- PROBLEM STATEMENT: List each line in the items below that contains the word "with", matching its case exactly.

- GIVEN RECORDS:
——
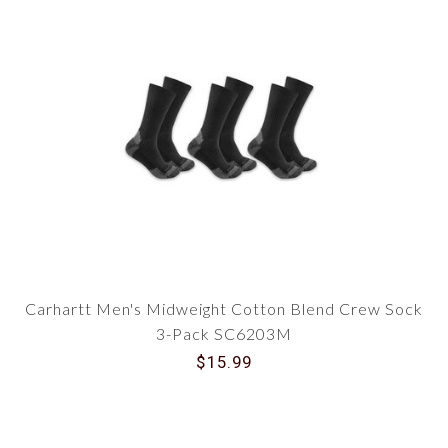
Carhartt Men's Midweight Cotton Blend Crew Sock
3-Pack SC6203M
$15.99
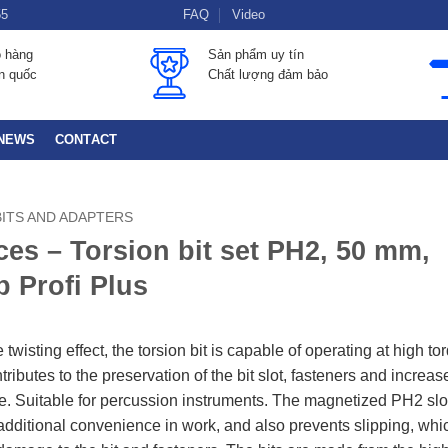
55
FAQ
Video
o hàng
Sản phẩm uy tín
àn quốc
Chất lượng đảm bảo
NEWS
CONTACT
BITS AND ADAPTERS
ces – Torsion bit set PH2, 50 mm,
 Profi Plus
 twisting effect, the torsion bit is capable of operating at high to
ributes to the preservation of the bit slot, fasteners and increas
ife. Suitable for percussion instruments. The magnetized PH2 slo
additional convenience in work, and also prevents slipping, whi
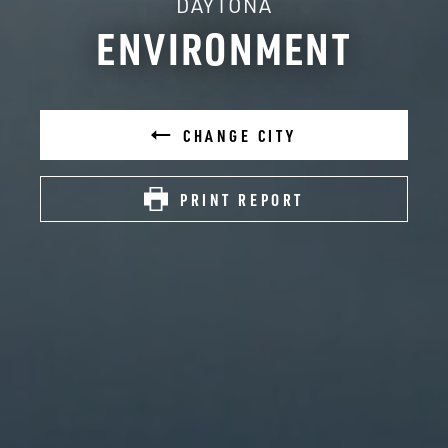
DAYTONA
ENVIRONMENT
CHANGE CITY
PRINT REPORT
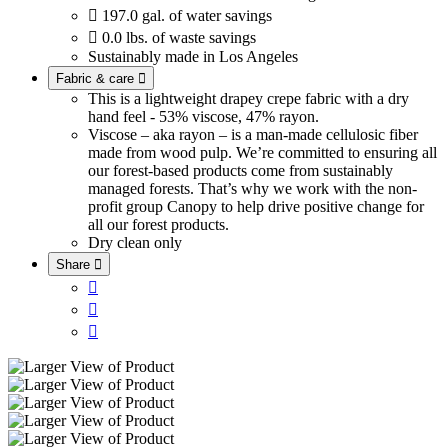

197.0 gal. of water savings

0.0 lbs. of waste savings
Sustainably made in Los Angeles
Fabric & care

This is a lightweight drapey crepe fabric with a dry
hand feel - 53% viscose, 47% rayon.
Viscose – aka rayon – is a man-made cellulosic fiber
made from wood pulp. We’re committed to ensuring all
our forest-based products come from sustainably
managed forests. That’s why we work with the non-
profit group Canopy to help drive positive change for
all our forest products.
Dry clean only
Share




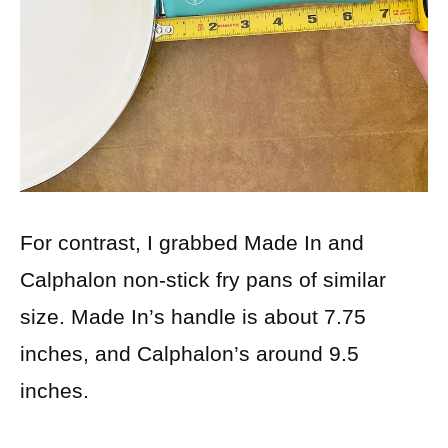
For contrast, I grabbed Made In and
Calphalon non-stick fry pans of similar
size. Made In’s handle is about 7.75
inches, and Calphalon’s around 9.5
inches.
——
- WRITTEN REPLY:
This is a lightweight drapey crepe fabric with a dry
managed forests. That’s why we work with the non-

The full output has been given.